Whilst Polygon did an excellent work of maintaining the issue behind covers for about a month, after things began to calm down and its system’s security engineers signaled that the jig was up, the protocol moved on to provide what might be considered a post-crisis assessment.

Polygon discreetly delivered an upgrade to its network, which included a critical patch for all of its nodes and validators.
The Polygon team said in an article explaining the event that the weakness was initially exposed by two whitehat hackers spanning two days, from December 3 to December 4, 2021. Throughout this time, the two whitehat hackers collaborated with Immunefi, a blockchain security and bug bounty hosting service, to reveal the serious weakness discovered within Polygon’s proof-of-stake Genesis contract.

As per the post-situational investigation, about 9.27 billion pieces of $MATIC, Polygon’s indigenous token, are in danger. With an aggregate output of 10 billion MATICs, this puts around 92 percent of the network insignificant risk.

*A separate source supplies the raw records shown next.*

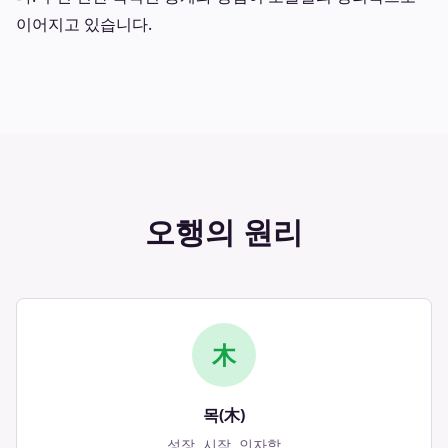
이어지고 있습니다.
오행의 원리
木
목(木)
성장, 시작, 인자함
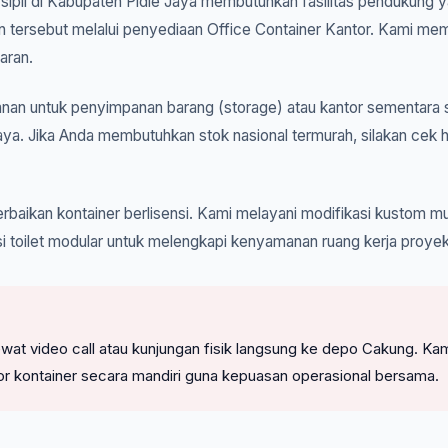
 sipil di Kabupaten Pidie Jaya membutuhkan fasilitas pendukung ya
n tersebut melalui penyediaan Office Container Kantor. Kami mem
aran.
an untuk penyimpanan barang (storage) atau kantor sementara s
aya. Jika Anda membutuhkan stok nasional termurah, silakan cek 
rbaikan kontainer berlisensi. Kami melayani modifikasi kustom mul
i toilet modular untuk melengkapi kenyamanan ruang kerja proyek
l lewat video call atau kunjungan fisik langsung ke depo Cakung
or kontainer secara mandiri guna kepuasan operasional bersama.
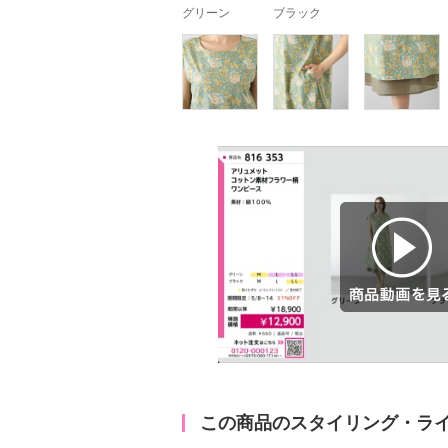
グリーン
ブラック
商品動画を見る
この商品のスタイリング・ラ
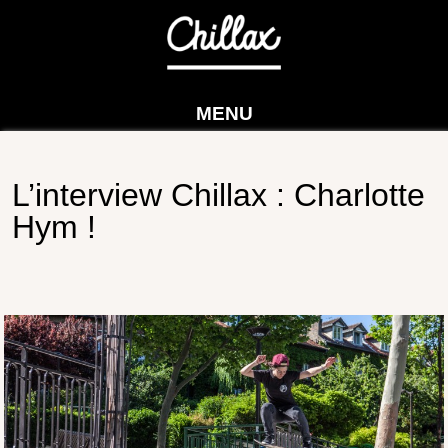
MENU
L’interview Chillax : Charlotte
Hym !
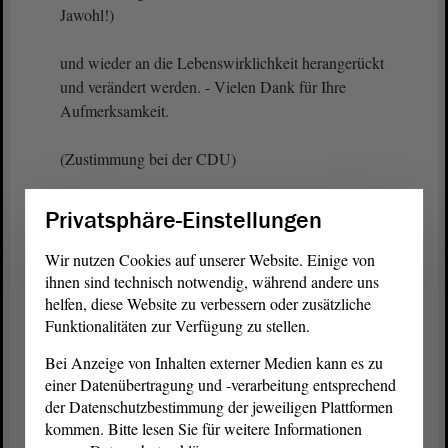
Jawohl!)
und wieder an die Lebenswirklichkeit herangerückt
und verändert werden. - Vielen Dank für Ihre
Aufmerksamkeit.
(Zustimmung bei der CDU)
Privatsphäre-Einstellungen
Vizepräsidentin Anne-Marie Keding:
Wir nutzen Cookies auf unserer Website. Einige von
Frau Frederking möchte eine Intervention
ihnen sind technisch notwendig, während andere uns
anbringen. - Frau Frederking, bitte.
helfen, diese Website zu verbessern oder zusätzliche
Funktionalitäten zur Verfügung zu stellen.
Bei Anzeige von Inhalten externer Medien kann es zu
Dorothea Frederking (GRÜNE):
einer Datenübertragung und -verarbeitung entsprechend
der Datenschutzbestimmung der jeweiligen Plattformen
Herr Gürth, ich bin Ihnen dankbar dafür
kommen. Bitte lesen Sie für weitere Informationen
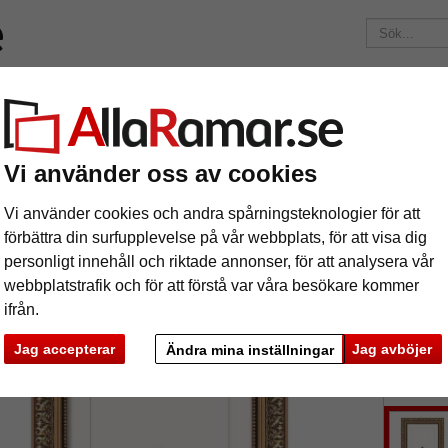
Märken
Ramar efter mått
Passepartouter
Tillbehör
Mag
195 kr
i leveranskostnad.
Oavsett hur mycket du beställer.
kram Maria
Vi använder oss av cookies
rockram Maria
Vi använder cookies och andra spårningsteknologier för att
förbättra din surfupplevelse på vår webbplats, för att visa dig
personligt innehåll och riktade annonser, för att analysera vår
webbplatstrafik och för att förstå var våra besökare kommer
ifrån.
format
Jag accepterar
Jag avböjer
Ändra mina inställningar
färg:
g
ka
Nästa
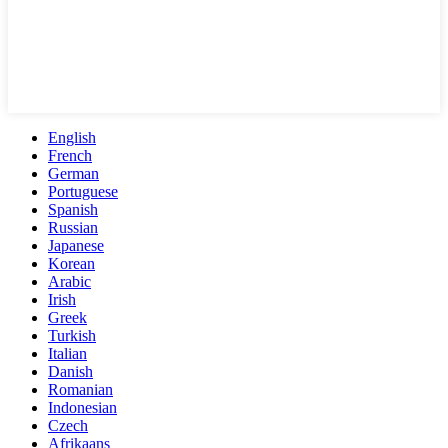
English
French
German
Portuguese
Spanish
Russian
Japanese
Korean
Arabic
Irish
Greek
Turkish
Italian
Danish
Romanian
Indonesian
Czech
Afrikaans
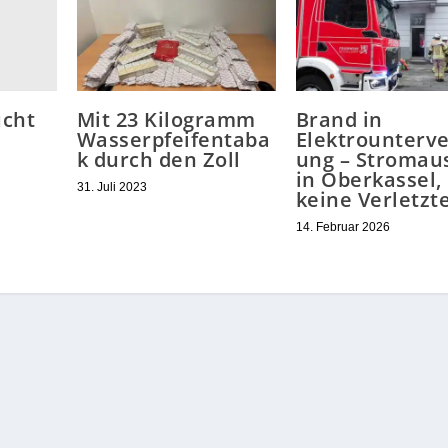
ucht
Mit 23 Kilogramm
Brand in
Wasserpfeifentaba
Elektrounterve
k durch den Zoll
ung – Stromaus
in Oberkassel,
31. Juli 2023
keine Verletzt
14. Februar 2026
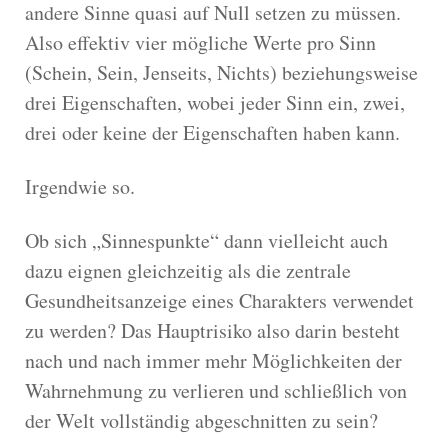
andere Sinne quasi auf Null setzen zu müssen.
Also effektiv vier mögliche Werte pro Sinn
(Schein, Sein, Jenseits, Nichts) beziehungsweise
drei Eigenschaften, wobei jeder Sinn ein, zwei,
drei oder keine der Eigenschaften haben kann.
Irgendwie so.
Ob sich „Sinnespunkte“ dann vielleicht auch
dazu eignen gleichzeitig als die zentrale
Gesundheitsanzeige eines Charakters verwendet
zu werden? Das Hauptrisiko also darin besteht
nach und nach immer mehr Möglichkeiten der
Wahrnehmung zu verlieren und schließlich von
der Welt vollständig abgeschnitten zu sein?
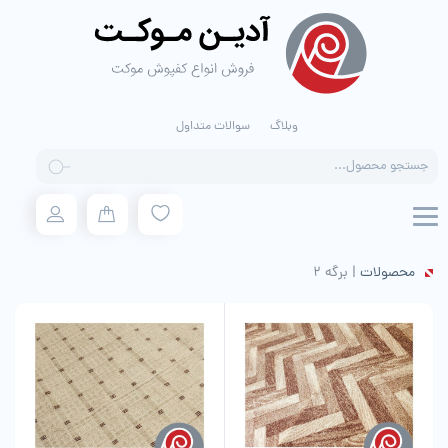
وبلاگ
سوالات متداول
Products
search
محصولات
|
برگه 2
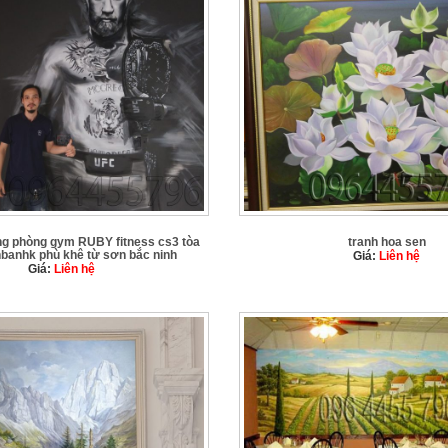
ng phòng gym RUBY fitness cs3 tòa
tranh hoa sen
nbanhk phù khê từ sơn bắc ninh
Giá:
Liên hệ
Giá:
Liên hệ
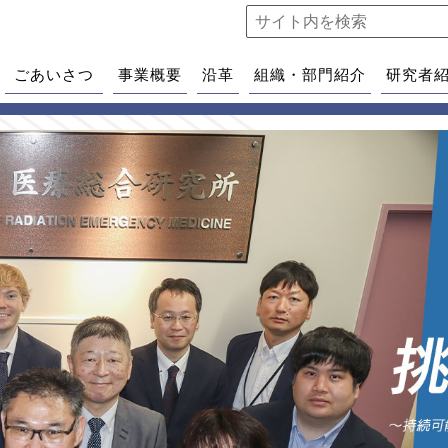
ごあいさつ
事業概要
沿革
組織・部門紹介
研究者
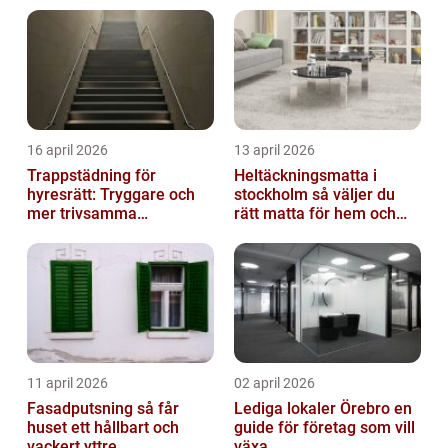
16 april 2026
13 april 2026
Trappstädning för
Heltäckningsmatta i
hyresrätt: Tryggare och
stockholm så väljer du
mer trivsamma
rätt matta för hem och
fastigheter i Stockholm
kontor
11 april 2026
02 april 2026
Fasadputsning så får
Lediga lokaler Örebro en
huset ett hållbart och
guide för företag som vill
vackert yttre
växa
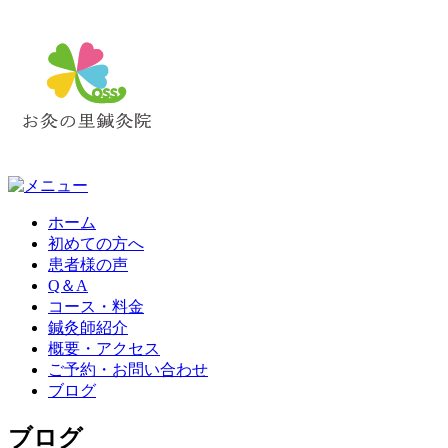
ホーム
初めての方へ
患者様の声
Q＆A
コース・料金
鍼灸師紹介
概要・アクセス
ご予約・お問い合わせ
ブログ
ブログ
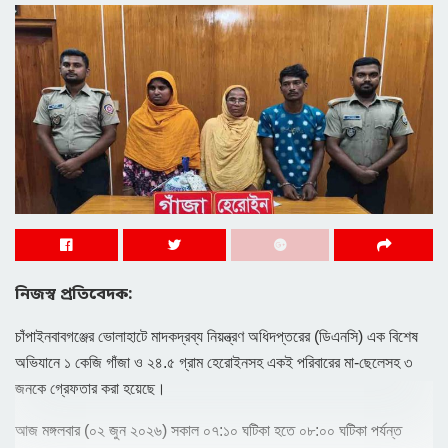
নিজস্ব প্রতিবেদক:
চাঁপাইনবাবগঞ্জের ভোলাহাটে মাদকদ্রব্য নিয়ন্ত্রণ অধিদপ্তরের (ডিএনসি) এক বিশেষ
অভিযানে ১ কেজি গাঁজা ও ২৪.৫ গ্রাম হেরোইনসহ একই পরিবারের মা-ছেলেসহ ৩
জনকে গ্রেফতার করা হয়েছে।​
আজ মঙ্গলবার (০২ জুন ২০২৬) সকাল ০৭:১০ ঘটিকা হতে ০৮:০০ ঘটিকা পর্যন্ত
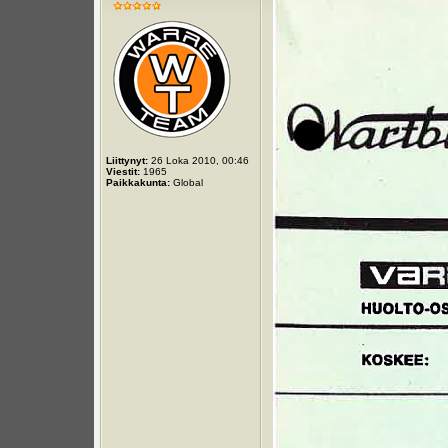
Liittynyt:
26 Loka 2010, 00:46
Viestit:
1965
Paikkakunta:
Global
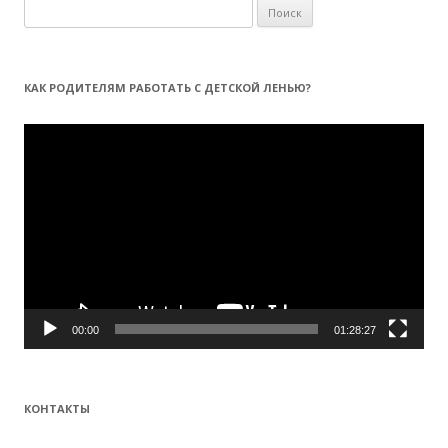
Н
а
й
т
КАК РОДИТЕЛЯМ РАБОТАТЬ С ДЕТСКОЙ ЛЕНЬЮ?
и
:
Видеоплеер
00:00
01:28:27
КОНТАКТЫ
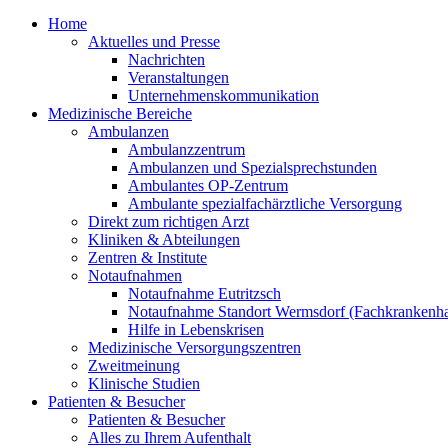
Home
Aktuelles und Presse
Nachrichten
Veranstaltungen
Unternehmenskommunikation
Medizinische Bereiche
Ambulanzen
Ambulanzzentrum
Ambulanzen und Spezialsprechstunden
Ambulantes OP-Zentrum
Ambulante spezialfachärztliche Versorgung
Direkt zum richtigen Arzt
Kliniken & Abteilungen
Zentren & Institute
Notaufnahmen
Notaufnahme Eutritzsch
Notaufnahme Standort Wermsdorf (Fachkrankenha
Hilfe in Lebenskrisen
Medizinische Versorgungszentren
Zweitmeinung
Klinische Studien
Patienten & Besucher
Patienten & Besucher
Alles zu Ihrem Aufenthalt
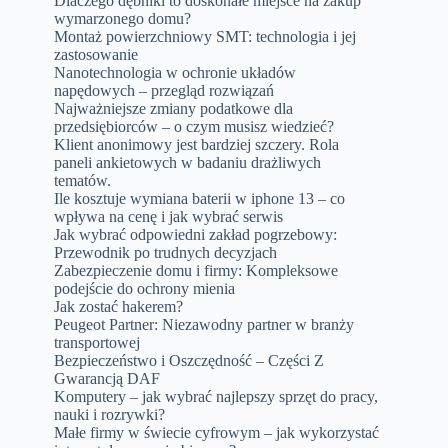
Dlaczego dębniki to doskonałe miejsce na zakup
wymarzonego domu?
Montaż powierzchniowy SMT: technologia i jej
zastosowanie
Nanotechnologia w ochronie układów
napędowych – przegląd rozwiązań
Najważniejsze zmiany podatkowe dla
przedsiębiorców – o czym musisz wiedzieć?
Klient anonimowy jest bardziej szczery. Rola
paneli ankietowych w badaniu drażliwych
tematów.
Ile kosztuje wymiana baterii w iphone 13 – co
wpływa na cenę i jak wybrać serwis
Jak wybrać odpowiedni zakład pogrzebowy:
Przewodnik po trudnych decyzjach
Zabezpieczenie domu i firmy: Kompleksowe
podejście do ochrony mienia
Jak zostać hakerem?
Peugeot Partner: Niezawodny partner w branży
transportowej
Bezpieczeństwo i Oszczędność – Części Z
Gwarancją DAF
Komputery – jak wybrać najlepszy sprzęt do pracy,
nauki i rozrywki?
Małe firmy w świecie cyfrowym – jak wykorzystać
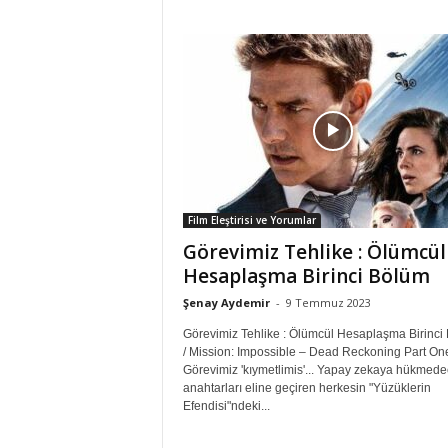
Film Eleştirisi ve Yorumlar
Görevimiz Tehlike : Ölümcül
Hesaplaşma Birinci Bölüm
Şenay Aydemir
-
9 Temmuz 2023
Görevimiz Tehlike : Ölümcül Hesaplaşma Birinci
/ Mission: Impossible – Dead Reckoning Part On
Görevimiz 'kıymetlimis'... Yapay zekaya hükmed
anahtarları eline geçiren herkesin "Yüzüklerin
Efendisi"ndeki...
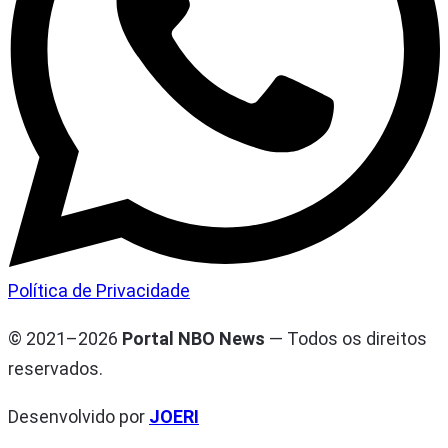
Política de Privacidade
© 2021–2026
Portal NBO News
— Todos os direitos
reservados.
Desenvolvido por
JOERI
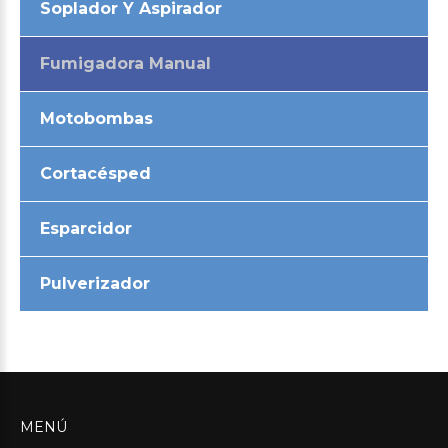
Soplador Y Aspirador
Fumigadora Manual
Motobombas
Cortacésped
Esparcidor
Pulverizador
MENÚ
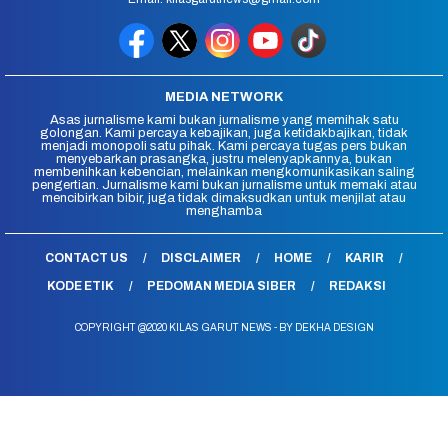
MEDIA NETWORK
Asas jurnalisme kami bukan jurnalisme yang memihak satu
golongan. Kami percaya kebajikan, juga ketidakbajikan, tidak
menjadi monopoli satu pihak. Kami percaya tugas pers bukan
menyebarkan prasangka, justru melenyapkannya, bukan
membenihkan kebencian, melainkan mengkomunikasikan saling
pengertian. Jurnalisme kami bukan jurnalisme untuk memaki atau
mencibirkan bibir, juga tidak dimaksudkan untuk menjilat atau
menghamba
CONTACT US
DISCLAIMER
HOME
KARIR
KODE ETIK
PEDOMAN MEDIA SIBER
REDAKSI
COPYRIGHT @2020 KILAS GARUT NEWS - BY DEKHA DESIGN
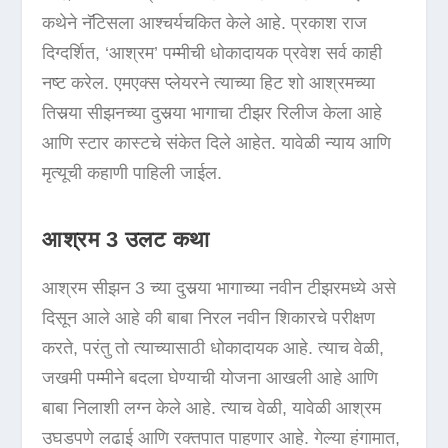
कथेने नॅटिसला आश्चर्यचकित केले आहे. प्रकाश राज
दिग्दर्शित, ‘आश्रम’ पम्मीची धोकादायक प्रवेश सर्व काही
नष्ट करेल. एमएक्स प्लेयरने त्याच्या हिट शो आश्रमच्या
तिसर्‍या सीझनच्या दुसर्‍या भागाचा टीझर रिलीज केला आहे
आणि स्टार कास्टचे संकेत दिले आहेत. यावेळी न्याय आणि
मृत्यूची कहाणी पाहिली जाईल.
आश्रम 3 उलट कथा
आश्रम सीझन 3 च्या दुसर्‍या भागाच्या नवीन टीझरमध्ये असे
दिसून आले आहे की बाबा निरल नवीन शिकारचे परीक्षण
करते, परंतु तो त्याच्यासाठी धोकादायक आहे. त्याच वेळी,
जखमी पम्मीने बदला घेण्याची योजना आखली आहे आणि
बाबा निलाशी लग्न केले आहे. त्याच वेळी, यावेळी आश्रम
उघडपणे लढाई आणि रक्तपात पाहणार आहे. गेल्या हंगामात,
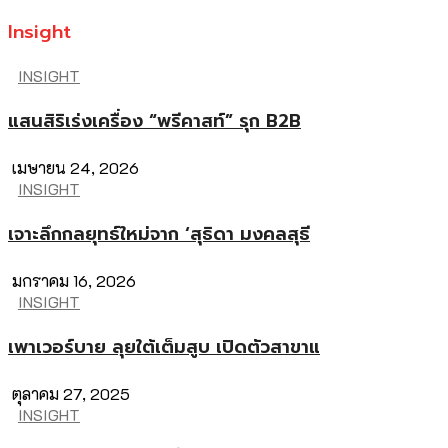
Insight
INSIGHT
แสนสิริเร่งเครื่อง “พรีคาสท์” รุก B2B
เมษายน 24, 2026
INSIGHT
เจาะลึกกลยุทธ์ใหม่จาก ‘สุธิดา มงคลสุธี
มกราคม 16, 2026
INSIGHT
เพาเวอร์บาย ลุยใต้เต็มสูบ เปิดตัวสาขาแ
ตุลาคม 27, 2025
INSIGHT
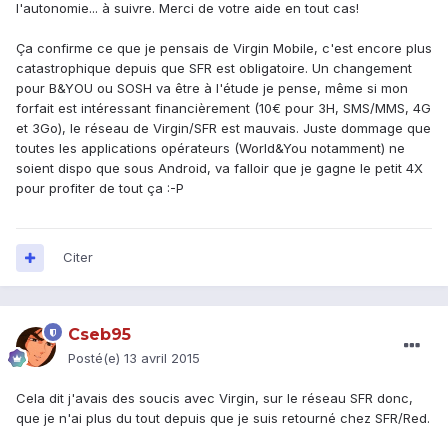
l'autonomie... à suivre. Merci de votre aide en tout cas!
Ça confirme ce que je pensais de Virgin Mobile, c'est encore plus
catastrophique depuis que SFR est obligatoire. Un changement
pour B&YOU ou SOSH va être à l'étude je pense, même si mon
forfait est intéressant financièrement (10€ pour 3H, SMS/MMS, 4G
et 3Go), le réseau de Virgin/SFR est mauvais. Juste dommage que
toutes les applications opérateurs (World&You notamment) ne
soient dispo que sous Android, va falloir que je gagne le petit 4X
pour profiter de tout ça :-P
Citer
Cseb95
Posté(e)
13 avril 2015
Cela dit j'avais des soucis avec Virgin, sur le réseau SFR donc,
que je n'ai plus du tout depuis que je suis retourné chez SFR/Red.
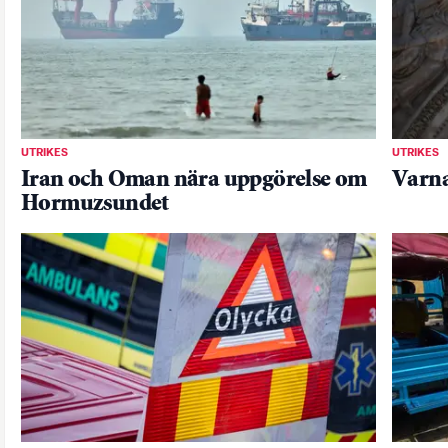
UTRIKES
UTRIKES
Iran och Oman nära uppgörelse om
Varna
Hormuzsundet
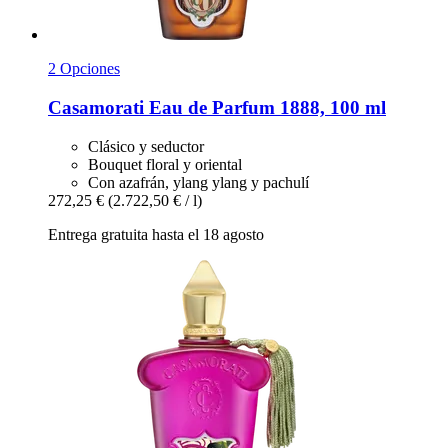
2 Opciones
Casamorati
Eau de Parfum 1888, 100 ml
Clásico y seductor
Bouquet floral y oriental
Con azafrán, ylang ylang y pachulí
272,25 €
(2.722,50 € / l)
Entrega gratuita hasta el 18 agosto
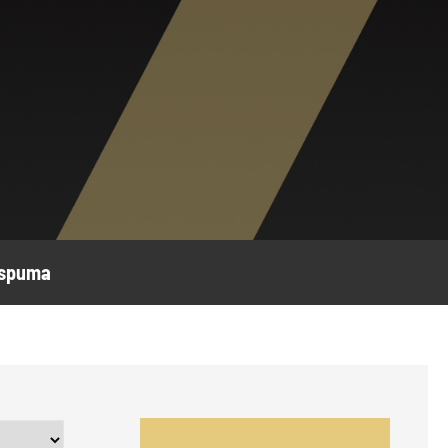
espuma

Luckily, Polygon’s network of nodes and key developers collaborated to prevent another dark forest occurrence.

Notwithstanding these precautions, the malicious actors were capable to steal 801,601 MATIC from the network before it was fixed. During the period, the stolen tokens were worth about $2 million. Following then, the Polygon Foundation has committed to “pay the expense of the heist.”

Polygon reported that the remedy was implemented later, with the problem being rectified in block 22,156,660 via an “Emergency Bor Upgrade” to the Polygon mainnet. This occurred on December 5, 2021, at 7:27 a.m. UTC.

As per Polygon, the rationale the problem was not publicized publicly and was handled under the carpet was because their team was implementing a policy established by the Go Ethereum team in November 2020. This strategy, known as “silent patches,” allows protocol developers to comment on critical infrastructure changes 4-8 weeks after an event happens and a repair is issued. This assists the protocol in avoiding the possibility of being “sniped” or abused while the fix has been applied.

The weakness report and collaboration with Immunefi were launched by whitehat hacker “Leon Spacewalker,” whilst the other hacker is known as “Whitehat2” pursued up and corroborated the original insights. Both Immunefi and Polygon will compensate the two whitehats, with Leon Spacewalker earning $2.2 million in stablecoins and Whitehat2 obtaining 500,000 MATIC, or around $1.2 million.